Required work = The expected answer is the set of lines in the data below between the line holding "M572,234L602,240L632,243L696,247L699,220" and the line holding "M111,292L113,361", inclusive, written out exactly.

Data to examine =
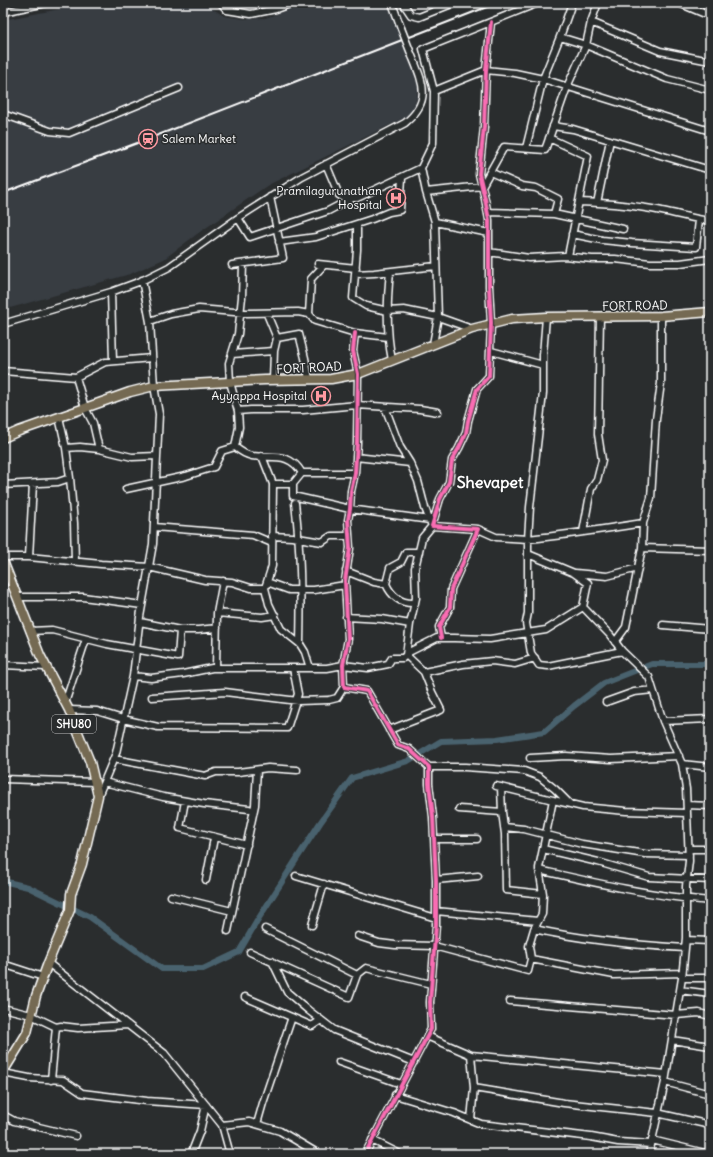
<svg xmlns="http://www.w3.org/2000/svg" width="713" height="1157" viewBox="0 0 713 1157" font-family="Delius,sans-serif">
<rect width="100%" height="100%" fill="#2a2d2e"/>
<filter id="ink" filterUnits="userSpaceOnUse"><feTurbulence type="fractalNoise" baseFrequency=".025" numOctaves="2"/><feDisplacementMap in="SourceGraphic" scale="8" xChannelSelector="R" yChannelSelector="G"/><feConvolveMatrix kernelMatrix="1 2 1 2 8 2 1 2 1" color-interpolation-filters="sRGB"/></filter>
<g filter="url(#ink)">
<path fill="#383d43" d="M91,3H204L211,8L224,16L244,19L266,18L306,3H388L418,85L417,97L414,108L406,117L268,185L197,234L164,259L130,274L3,310V20Z"/>
<g fill="none" stroke-linecap="round" stroke-linejoin="round">
<path stroke="#4a626e" stroke-width="6" d="M3,881L28,887L90,917L162,969H203L239,952L257,921L294,863L320,823L352,778L408,761L441,741L497,739L544,732L574,706L604,683L652,664H710"/>
<defs>
<path id="minor" d="M221,3L227,10L251,14L276,9L293,3
M392,3L401,28
M403,3L411,15L419,17L454,3
M679,3L710,16
M3,12L46,3
M591,22L660,51L710,61
M560,37L586,45L667,79L710,90
M434,91L486,70L515,73L543,79L710,131
M3,114L50,131L69,133L179,88
M553,126L573,129L710,170
M549,138L588,156L568,256
M526,148L543,79L560,37L572,3
M326,164L339,195L344,198H357L421,168L433,143L434,91L423,49L538,3
M421,168L426,192L435,222L438,317L433,344
M490,172L522,186L536,188L558,199L554,214
M426,192L482,186L504,147L545,150L567,87L586,45L591,22L598,3
M579,202C607,203 634,205 662,211C678,214 693,219 710,221
M597,203L610,140
M488,212L554,214L623,229
M238,218L250,237L328,211L351,199
M435,222L489,233
M357,224V250L353,298L366,306L388,311L404,310L438,317L472,329
M572,234L602,240L632,243L696,247L699,220
M279,242L316,237L372,219L389,212L400,210L402,178
M489,252L529,258L565,256L592,259H615L650,263H680L710,259
M318,264L356,268
M232,265L283,258L270,197
M390,272C387,301 386,331 392,360
M355,274L374,273L436,266
M111,292L113,361
M267,314L277,338L274,351L273,380
M309,314L311,279L324,265
M150,321L171,314L199,309L246,313L298,312L309,314L315,321L355,333L388,337
M3,324L111,292L141,281L169,267L238,218L302,177L405,123C432,101 423,83 412,56
M355,333L353,351L358,374L357,443L355,473L351,491L350,509L348,520L350,548L345,581L348,639L343,665L344,687L367,691L398,745L409,749L429,767V784L433,817L436,880V925L430,1002L431,1029L365,1154
M277,338L299,334L305,358L309,379
M491,351L543,365
M232,354L274,351
M3,371L76,377L105,362L152,358
M76,377L85,408L93,423L99,449
M385,407L400,447L410,463L418,481L425,508L432,526L422,538L415,568L416,598L410,624L406,655L424,672L432,692L441,710L389,730
M238,411L230,382L229,363L238,334L242,297L243,264
M235,447C240,451 245,455 252,456C272,459 289,451 302,473
M66,448L80,447L99,449L132,457L157,456
M262,456L273,484
M356,457L410,463
M70,478L74,523L75,562
M293,484V496L350,509L430,520
M3,485L58,482L70,478L66,448L59,417
M126,489L186,476L214,467L222,451L235,447L239,427L238,411L251,410H303L357,405L420,409L438,412
M295,503C301,552 301,596 300,644
M643,523L642,548L710,550
M154,527L253,535L272,543
M478,529L496,537L528,539L530,507L543,393V355L546,317
M583,532L591,489L597,480L602,460L598,434L600,316
M272,536L292,537L322,542L331,536H349
M3,557H29L101,564L149,567L205,580L232,582L251,588H265L272,566L273,484H293L302,473H355
M29,557L33,484
M346,571L374,582L386,584C392,597 401,604 415,603
M575,573L607,576L638,568
M267,582L289,590H314L345,585
M386,584L390,568L401,562L406,552H419
M265,588L269,604L281,629L300,644L305,652L310,668
M17,597H83L142,605
M583,607L610,635L622,651L649,677L663,721L682,764L686,789L689,861L686,886V938L682,978L665,1082L649,1154
M217,613L223,581
M346,617L382,619L410,624
M140,622L180,630H198L217,628
M663,625L710,629
M30,631L52,630L107,644L178,657L180,630
M441,638L439,627L450,607L451,589L478,529L432,526L440,499L449,482L452,460L459,448L466,433L468,421L477,389L489,376L491,323L489,286V220L485,199L479,174L484,127L486,70L491,22
M615,642L626,627L642,548
M622,651L548,666L539,665L531,653L526,623L528,613V539C567,535 605,529 643,523L651,498L656,419L661,383V316
M3,665L46,667
M216,668L217,613L262,617L275,615
M424,672L463,664L492,661L515,664L535,658
M133,676L151,678L183,674L212,668H327L343,665L368,668L388,664L392,658H403L409,652L437,638H454L490,639L546,630L583,607L588,583L574,573L528,554
M152,697L225,692L298,701L329,700L337,698L344,687
M606,702L634,692L653,690
M65,703L86,639
M69,710L97,711L123,719L158,727L287,728L298,694L293,668
M663,721L710,719
M530,758L566,756L611,759L679,756
M114,759L205,776L216,772H238L268,768L297,770
M682,764L710,767
M429,767H465L524,771L540,777L555,789L570,804
M3,779L95,782
M104,782L163,797L204,804L249,809
M496,786L553,800
M501,787L502,812L505,834L506,890L543,894
M98,796L116,753L133,676L140,617L153,544L159,414L154,386L150,322L142,280
M185,801L180,828L247,845
M687,805L710,806
M459,809L502,812
M504,827L524,829L582,844L645,854L689,855
M434,839H477
M543,849L598,862L649,877L710,880
M689,849H710
M539,870C596,883 652,896 710,901
M296,876L436,918
M206,880L214,838
M436,880L478,876
M171,896L232,911
M436,911L538,921
M312,925L324,884
M265,929L357,975L366,968L431,984
M534,929L542,914L543,894L539,868L553,800L583,807L626,811L687,813
M228,931L255,805L257,770
M358,936L379,943L395,945L434,946L528,971L531,959L614,975L682,973
M686,940L710,941
M250,952L349,997L357,975
M531,959L529,946L534,929C583,940 634,945 685,948
M272,961L287,992L308,1010L334,1030L414,1062
M48,963L164,1053L222,1125L230,1154
M3,964L43,977
M682,978H710
M680,990L710,994
M245,997L312,1026L321,1020
M510,1001L676,1015L699,1013L710,1016
M3,1008L31,1015L56,1027L61,1026L78,1028L128,1025
M427,1036L471,1055L666,1074
M672,1040L710,1046
M339,1062L401,1084
M3,1073L29,1078L63,1080L82,1093L147,1101L206,1105L200,1131L191,1154
M51,1080L56,1027
M665,1082L710,1094
M474,1088L564,1103L657,1113L710,1125
M395,1095L454,1113L481,1124L591,1137L618,1142L651,1144
M3,1115L14,1121L76,1136
M471,1120L474,1088L471,1055
M257,1124L263,1103L292,1017
M222,1125L249,1122L280,1131L319,1154
M372,1140L400,1154
M652,1140L709,1154"/>
<path id="major" d="M3,438L19,431L85,408L130,392L154,386L265,380L331,379L358,374L472,329L512,319L546,317L661,316L710,312
M3,561L40,655L69,710L90,762L98,796L82,864L71,894L70,910L48,963L36,996L27,1033L3,1072"/>
</defs>
<use href="#minor" stroke="#fff" stroke-width="9"/>
<use href="#major" stroke="#fff" stroke-width="11"/>
<use href="#minor" stroke="#2a2d2e" stroke-width="6"/>
<use href="#major" stroke="#756b52" stroke-width="8"/>
<path stroke="#fff" stroke-width="2" d="M3,193L148,139L497,3"/>
<defs>
<path id="minor-bridge" d="M401,28L412,56"/>
</defs>
<use href="#minor-bridge" stroke="#fff" stroke-width="9" stroke-linecap="butt"/>
<use href="#minor-bridge" stroke="#2a2d2e" stroke-width="6"/>
<defs>
<path id="cycleway" d="M355,333L353,351L358,374L357,443L355,473L351,491L350,509L348,520L350,548L345,581L348,639L343,665L344,687L367,691L398,745L409,749L429,767V784L433,817L436,880V925L430,1002L431,1029L365,1154
M441,638L439,627L450,607L451,589L478,529L432,526L440,499L449,482L452,460L459,448L466,433L468,421L477,389L489,376L491,323L489,286V220L485,199L479,174L484,127L486,70L491,22"/>
</defs>
<use href="#cycleway" stroke="#2a2d2e" stroke-width="6"/>
<use href="#cycleway" stroke="#f96db3" stroke-width="4"/>
</g>
</g>
<defs>
<symbol id="station-ring" viewBox="-11 -11 22 22"><circle r="9.5" fill="#2a2d2e" stroke="#ff9aa2" stroke-width="1.5"/><path d="M-3-6H3Q5-6 5-4V2Q5 4 3 4L4.5 6H3L1.5 4h-3L-3 6H-4.5L-3 4Q-5 4-5 2V-4Q-5-6-3-6ZM-3.5-4v3h7v-3ZM-3.5 1v1.5H-2V1ZM2 1v1.5H3.5V1Z" fill="#ff9aa2"/></symbol>
<symbol id="hospital-ring" viewBox="-11 -11 22 22"><circle r="9.5" fill="#2a2d2e" stroke="#ff9aa2" stroke-width="1.5"/><path d="M-5-5h3v3.5h4V-5h3V5h-3V1.5h-4V5h-3Z" fill="#ff9aa2"/></symbol>
</defs>
<g fill-rule="evenodd">
<use href="#station-ring" x="137" y="128" width="22" height="22"/>
<use href="#hospital-ring" x="385" y="187" width="22" height="22"/>
<use href="#hospital-ring" x="310" y="385" width="22" height="22"/>
</g>
<g text-anchor="middle" stroke-width="3" stroke-linejoin="round" paint-order="stroke">
<rect fill="#2a2d2e" stroke="#bfc0c0" stroke-width="1" x="52" y="715" width="44" height="18" rx="3"/>
<g font-size="11" font-weight="bold" fill="#fff">
<text x="74" y="728">SHU80</text>
</g>
<g font-size="12" fill="#fff" stroke="#2a2d2e" text-anchor="end">
<text x="162" y="143" text-anchor="start">Salem Market</text>
<text x="382" y="195">Pramilagurunathan<tspan x="382" dy="14">Hospital</tspan></text>
<text x="307" y="400">Ayyappa Hospital</text>
</g>
<g font-size="12" fill="#fff" stroke="#2a2d2e">
<text transform="translate(635 306) rotate(-1)" y="4">FORT ROAD</text>
<text transform="translate(309 368) rotate(-3)" y="4">FORT ROAD</text>
</g>
<g font-size="16" font-weight="bold" fill="#fff" stroke="#2a2d2e">
<text x="490" y="488">Shevapet</text>
</g>
</g>
<rect width="713" height="1157" fill="none" stroke="#2a2d2e" stroke-width="16"/>
<rect x="8" y="8" width="697" height="1141" fill="none" stroke="#fff" stroke-width="1.5" filter="url(#ink)"/>
</svg>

Answer space =
M572,234L602,240L632,243L696,247L699,220
M279,242L316,237L372,219L389,212L400,210L402,178
M489,252L529,258L565,256L592,259H615L650,263H680L710,259
M318,264L356,268
M232,265L283,258L270,197
M390,272C387,301 386,331 392,360
M355,274L374,273L436,266
M111,292L113,361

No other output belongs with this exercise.